Program: 5 year cycle without a single citation. 15 residents/year, some categorical with CBY under guidance of anesthesia dept; some spots are for advanced program. Simply gigantic hospital system that continues to grow...you either will rotate or have the chance to rotate thru 7 or 8 hospitals (several of those are interconnected via skywalk or tunnel); there's gonna be a brand new peds hospital that will be stand-alone and a mile or so away from the main mega-plex. Simulator center space that is INCREDIBLE, and they report having something like 63 mannequins at their disposal for teaching.

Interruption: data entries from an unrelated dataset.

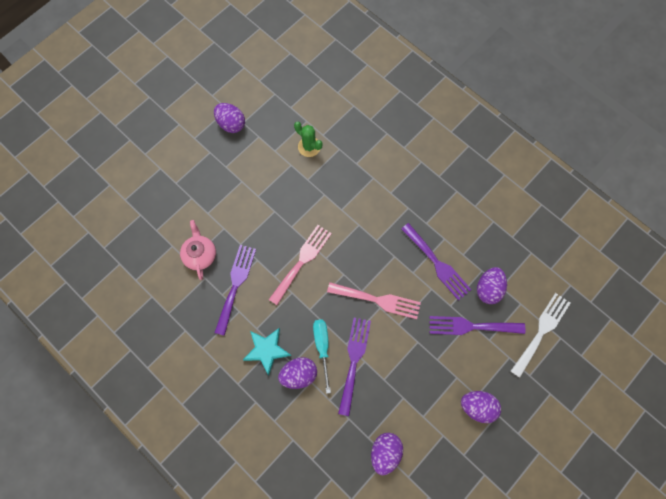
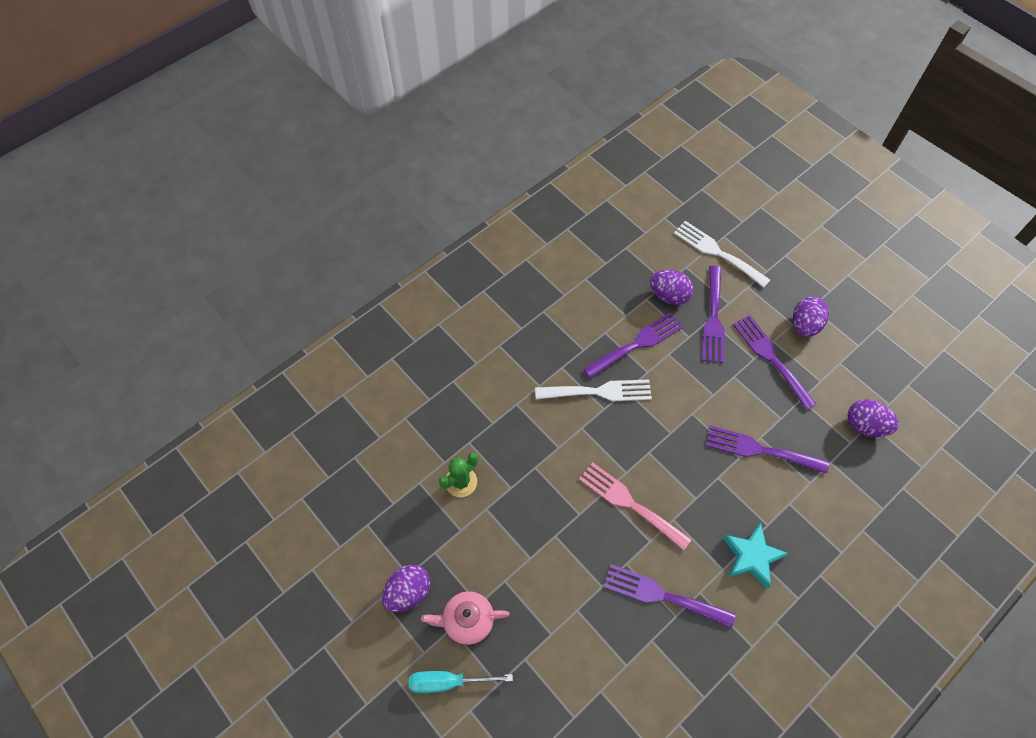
camera: 85 degrees left, 10 degrees down
(200, 255) = (616, 646): pink teapot -> pink teapot (467, 621)
(299, 374) = (781, 517): purple egg -> none
(322, 347) = (745, 486): turquoise screwdriver -> turquoise screwdriver (448, 682)
(378, 300) = (683, 414): pink fork -> none
(390, 236) = (599, 392): none -> white fork
(440, 374) = (770, 357): none -> purple fork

Training covers everything that you could possible ask about - liver/heart/pancreas/small bowel/multi-visceral/double lung transplants, OB thru the roof, regional opportunities that allowed one resident to get over 600 blocks during his 3 anesthesia years. They report over 100,000 anesthetics per year, which is the greatest number I have heard over the course of 10 anesthesiology interviews (Cleveland Clinic was next highest at 80,000+). Critical Care mecca, with a stand-alone critical care medicine department...seems like you just have to name something and say "critical care unit" after it, and Pitt has it - liver transplant CCU, PICU, NICU, Neuro ICU, Trauma ICU, MICU, Cardiac ICU, etc.
- CA1 and CA2 done thru general and various subspecialty rotations
- CA3 year done via elective; ACGME just gave them the okay to do a two month elective in Palermo, Italy, and there are plans to set something else up in Qatar or Dubai
- CBY year: gives 4 wks vacation. Must do 2 mo CCM (Q4 call w/post call day off), 1 mo anesthesia, 1 mo acute pain, 1 mo EM, 1 mo cardio consult (no call), 2 mo medicine (Q10 call), 2 mo surgery (no overnight call), 1 mo elective, and 1 mo peds EM.
Call: I admit I didn't take great notes on this - don't know if it's 24 hour call (I think it's only 16 hrs, but not sure) - but call works out to be something like Q6d, and a weekend day or two per month. No one would pin down hours in specific, but around 55-60 is what I got when doing the math.
Education: lectures at least once/week, periodic PBL, and rotation specific lectures. There are mock orals even as CA1 and 2's (and of course as 3's); there are also reviews done after each subspecialty rotation. The program director said he insists on being called or paged if you are not given relief from your OR at the time of a scheduled lecture. My impression was very strong commitment to education of residents."